(Items from a dataset)

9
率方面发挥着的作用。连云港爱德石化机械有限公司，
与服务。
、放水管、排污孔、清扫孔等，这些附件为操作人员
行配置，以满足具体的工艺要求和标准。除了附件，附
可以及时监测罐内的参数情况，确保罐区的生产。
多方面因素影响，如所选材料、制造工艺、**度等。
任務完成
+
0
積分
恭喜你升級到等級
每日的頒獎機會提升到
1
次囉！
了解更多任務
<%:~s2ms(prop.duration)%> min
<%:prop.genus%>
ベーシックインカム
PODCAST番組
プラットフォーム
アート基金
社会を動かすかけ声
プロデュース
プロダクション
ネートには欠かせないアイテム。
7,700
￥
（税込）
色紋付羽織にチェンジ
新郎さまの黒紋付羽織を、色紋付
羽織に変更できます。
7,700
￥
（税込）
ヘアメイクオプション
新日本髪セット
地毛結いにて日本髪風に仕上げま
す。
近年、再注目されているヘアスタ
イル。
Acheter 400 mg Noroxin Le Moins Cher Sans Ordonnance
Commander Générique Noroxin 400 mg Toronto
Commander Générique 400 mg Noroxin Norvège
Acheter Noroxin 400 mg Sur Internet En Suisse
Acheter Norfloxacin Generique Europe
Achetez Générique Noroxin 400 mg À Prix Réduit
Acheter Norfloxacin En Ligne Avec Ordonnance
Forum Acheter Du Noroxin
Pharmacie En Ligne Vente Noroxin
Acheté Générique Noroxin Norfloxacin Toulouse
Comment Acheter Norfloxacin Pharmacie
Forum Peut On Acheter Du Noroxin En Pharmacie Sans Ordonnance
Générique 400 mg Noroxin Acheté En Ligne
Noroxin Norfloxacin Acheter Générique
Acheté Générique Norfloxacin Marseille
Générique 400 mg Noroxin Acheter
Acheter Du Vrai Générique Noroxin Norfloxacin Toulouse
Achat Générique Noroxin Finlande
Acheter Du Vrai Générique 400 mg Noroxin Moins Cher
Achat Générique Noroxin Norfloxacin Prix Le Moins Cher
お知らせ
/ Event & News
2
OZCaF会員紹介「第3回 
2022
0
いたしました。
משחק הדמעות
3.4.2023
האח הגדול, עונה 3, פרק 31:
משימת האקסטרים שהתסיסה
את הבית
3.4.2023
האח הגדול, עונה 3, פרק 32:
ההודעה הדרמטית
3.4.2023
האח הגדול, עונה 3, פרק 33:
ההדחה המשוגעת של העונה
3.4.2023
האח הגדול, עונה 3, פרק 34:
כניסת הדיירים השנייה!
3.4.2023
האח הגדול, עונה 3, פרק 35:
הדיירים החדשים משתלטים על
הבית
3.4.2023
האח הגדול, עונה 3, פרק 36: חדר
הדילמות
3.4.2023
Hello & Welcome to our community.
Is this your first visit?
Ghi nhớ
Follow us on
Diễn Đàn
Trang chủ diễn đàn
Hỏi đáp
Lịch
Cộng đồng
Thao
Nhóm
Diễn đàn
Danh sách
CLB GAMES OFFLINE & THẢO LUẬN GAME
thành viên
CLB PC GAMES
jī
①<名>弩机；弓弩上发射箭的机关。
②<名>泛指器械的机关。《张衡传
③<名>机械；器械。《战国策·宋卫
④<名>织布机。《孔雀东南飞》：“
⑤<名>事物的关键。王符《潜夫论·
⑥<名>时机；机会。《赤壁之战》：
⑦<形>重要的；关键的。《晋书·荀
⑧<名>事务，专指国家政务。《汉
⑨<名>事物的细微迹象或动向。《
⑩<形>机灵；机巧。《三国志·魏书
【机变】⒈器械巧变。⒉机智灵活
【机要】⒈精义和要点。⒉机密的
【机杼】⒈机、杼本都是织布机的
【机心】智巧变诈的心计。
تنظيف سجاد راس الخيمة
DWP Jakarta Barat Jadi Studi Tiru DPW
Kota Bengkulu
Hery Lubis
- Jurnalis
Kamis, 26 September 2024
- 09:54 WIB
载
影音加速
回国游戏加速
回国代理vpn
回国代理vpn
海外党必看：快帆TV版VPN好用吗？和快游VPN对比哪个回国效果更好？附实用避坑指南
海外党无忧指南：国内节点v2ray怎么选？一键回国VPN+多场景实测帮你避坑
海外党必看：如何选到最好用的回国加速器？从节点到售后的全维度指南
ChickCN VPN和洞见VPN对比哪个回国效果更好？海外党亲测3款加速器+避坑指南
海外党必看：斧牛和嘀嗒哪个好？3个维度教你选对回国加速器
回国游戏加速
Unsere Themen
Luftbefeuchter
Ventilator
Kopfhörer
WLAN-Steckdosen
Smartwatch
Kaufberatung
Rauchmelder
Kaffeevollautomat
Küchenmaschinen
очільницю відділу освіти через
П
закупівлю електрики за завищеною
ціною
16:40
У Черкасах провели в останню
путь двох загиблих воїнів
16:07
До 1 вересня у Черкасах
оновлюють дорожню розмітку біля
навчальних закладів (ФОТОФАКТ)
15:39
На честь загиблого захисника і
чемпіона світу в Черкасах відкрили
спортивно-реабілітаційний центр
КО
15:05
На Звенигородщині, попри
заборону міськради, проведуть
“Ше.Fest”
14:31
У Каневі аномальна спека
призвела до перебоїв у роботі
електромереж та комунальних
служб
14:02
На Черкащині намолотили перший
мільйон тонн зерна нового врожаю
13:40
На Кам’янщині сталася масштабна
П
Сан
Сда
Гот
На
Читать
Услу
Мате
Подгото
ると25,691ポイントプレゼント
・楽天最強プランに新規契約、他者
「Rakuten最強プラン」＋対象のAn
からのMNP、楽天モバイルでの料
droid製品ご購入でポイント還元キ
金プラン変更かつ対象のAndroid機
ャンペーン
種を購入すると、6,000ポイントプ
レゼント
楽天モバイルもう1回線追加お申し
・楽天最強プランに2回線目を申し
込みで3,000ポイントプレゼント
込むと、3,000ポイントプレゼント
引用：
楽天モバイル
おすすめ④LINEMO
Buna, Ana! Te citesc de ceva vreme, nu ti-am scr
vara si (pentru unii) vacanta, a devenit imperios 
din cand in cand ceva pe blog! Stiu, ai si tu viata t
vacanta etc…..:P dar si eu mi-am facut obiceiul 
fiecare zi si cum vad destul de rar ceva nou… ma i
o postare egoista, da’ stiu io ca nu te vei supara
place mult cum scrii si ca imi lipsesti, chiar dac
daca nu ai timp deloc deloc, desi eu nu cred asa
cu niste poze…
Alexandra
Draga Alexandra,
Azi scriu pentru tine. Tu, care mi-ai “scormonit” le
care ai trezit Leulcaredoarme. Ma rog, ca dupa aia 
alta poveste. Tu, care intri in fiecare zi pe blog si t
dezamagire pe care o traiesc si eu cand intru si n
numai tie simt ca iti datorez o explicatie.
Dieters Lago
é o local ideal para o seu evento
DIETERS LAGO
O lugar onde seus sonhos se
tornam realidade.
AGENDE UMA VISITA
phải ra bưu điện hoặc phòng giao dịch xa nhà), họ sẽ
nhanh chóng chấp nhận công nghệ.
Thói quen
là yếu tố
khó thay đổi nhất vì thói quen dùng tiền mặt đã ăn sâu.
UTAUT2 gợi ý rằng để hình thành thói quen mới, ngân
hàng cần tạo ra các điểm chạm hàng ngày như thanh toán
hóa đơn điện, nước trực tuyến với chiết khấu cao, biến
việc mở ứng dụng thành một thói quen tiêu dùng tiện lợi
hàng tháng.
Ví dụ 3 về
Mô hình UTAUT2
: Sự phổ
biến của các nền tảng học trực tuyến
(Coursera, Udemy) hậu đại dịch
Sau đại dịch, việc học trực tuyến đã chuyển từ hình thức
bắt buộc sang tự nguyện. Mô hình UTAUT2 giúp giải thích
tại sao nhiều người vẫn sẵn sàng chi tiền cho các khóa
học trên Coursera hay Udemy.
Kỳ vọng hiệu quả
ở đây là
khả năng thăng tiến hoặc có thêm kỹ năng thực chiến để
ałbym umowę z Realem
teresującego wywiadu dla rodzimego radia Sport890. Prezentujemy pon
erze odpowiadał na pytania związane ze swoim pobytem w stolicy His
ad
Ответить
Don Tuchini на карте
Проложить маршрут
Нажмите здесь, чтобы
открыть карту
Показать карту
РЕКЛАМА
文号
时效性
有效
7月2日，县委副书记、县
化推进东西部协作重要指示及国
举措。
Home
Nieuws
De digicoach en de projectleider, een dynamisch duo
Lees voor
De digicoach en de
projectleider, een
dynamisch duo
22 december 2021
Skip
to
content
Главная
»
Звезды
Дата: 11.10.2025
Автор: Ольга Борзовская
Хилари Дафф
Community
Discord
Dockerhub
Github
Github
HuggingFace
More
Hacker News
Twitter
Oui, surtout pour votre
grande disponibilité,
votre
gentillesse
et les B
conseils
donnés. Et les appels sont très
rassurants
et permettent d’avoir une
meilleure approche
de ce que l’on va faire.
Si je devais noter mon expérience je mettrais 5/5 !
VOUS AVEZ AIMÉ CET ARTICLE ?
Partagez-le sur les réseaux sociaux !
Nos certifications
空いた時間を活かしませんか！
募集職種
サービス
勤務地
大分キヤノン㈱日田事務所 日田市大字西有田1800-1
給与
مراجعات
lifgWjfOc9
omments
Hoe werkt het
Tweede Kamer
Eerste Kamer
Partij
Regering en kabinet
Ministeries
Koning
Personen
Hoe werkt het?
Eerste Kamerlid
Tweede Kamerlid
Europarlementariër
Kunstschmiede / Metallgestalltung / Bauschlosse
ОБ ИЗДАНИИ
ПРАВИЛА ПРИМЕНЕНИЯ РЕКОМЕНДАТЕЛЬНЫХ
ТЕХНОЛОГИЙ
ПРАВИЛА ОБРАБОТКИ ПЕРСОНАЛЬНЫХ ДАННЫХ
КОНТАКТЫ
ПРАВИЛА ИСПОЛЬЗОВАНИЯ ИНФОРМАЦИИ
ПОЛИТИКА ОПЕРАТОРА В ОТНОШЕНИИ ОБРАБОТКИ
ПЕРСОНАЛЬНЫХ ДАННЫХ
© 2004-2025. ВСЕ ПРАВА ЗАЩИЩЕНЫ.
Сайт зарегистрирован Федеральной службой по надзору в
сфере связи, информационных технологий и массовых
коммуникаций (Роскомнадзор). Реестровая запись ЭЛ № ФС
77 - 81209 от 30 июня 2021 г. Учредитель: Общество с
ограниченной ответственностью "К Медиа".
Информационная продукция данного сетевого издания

- _TRY IT_:
Retype only this range exactly: the first line of the data through the line where "Acheter Du Vrai Générique Noroxin" appears.

- _ANSWER TO THE PROBLEM_:
9
率方面发挥着的作用。连云港爱德石化机械有限公司，
与服务。
、放水管、排污孔、清扫孔等，这些附件为操作人员
行配置，以满足具体的工艺要求和标准。除了附件，附
可以及时监测罐内的参数情况，确保罐区的生产。
多方面因素影响，如所选材料、制造工艺、**度等。
任務完成
+
0
積分
恭喜你升級到等級
每日的頒獎機會提升到
1
次囉！
了解更多任務
<%:~s2ms(prop.duration)%> min
<%:prop.genus%>
ベーシックインカム
PODCAST番組
プラットフォーム
アート基金
社会を動かすかけ声
プロデュース
プロダクション
ネートには欠かせないアイテム。
7,700
￥
（税込）
色紋付羽織にチェンジ
新郎さまの黒紋付羽織を、色紋付
羽織に変更できます。
7,700
￥
（税込）
ヘアメイクオプション
新日本髪セット
地毛結いにて日本髪風に仕上げま
す。
近年、再注目されているヘアスタ
イル。
Acheter 400 mg Noroxin Le Moins Cher Sans Ordonnance
Commander Générique Noroxin 400 mg Toronto
Commander Générique 400 mg Noroxin Norvège
Acheter Noroxin 400 mg Sur Internet En Suisse
Acheter Norfloxacin Generique Europe
Achetez Générique Noroxin 400 mg À Prix Réduit
Acheter Norfloxacin En Ligne Avec Ordonnance
Forum Acheter Du Noroxin
Pharmacie En Ligne Vente Noroxin
Acheté Générique Noroxin Norfloxacin Toulouse
Comment Acheter Norfloxacin Pharmacie
Forum Peut On Acheter Du Noroxin En Pharmacie Sans Ordonnance
Générique 400 mg Noroxin Acheté En Ligne
Noroxin Norfloxacin Acheter Générique
Acheté Générique Norfloxacin Marseille
Générique 400 mg Noroxin Acheter
Acheter Du Vrai Générique Noroxin Norfloxacin Toulouse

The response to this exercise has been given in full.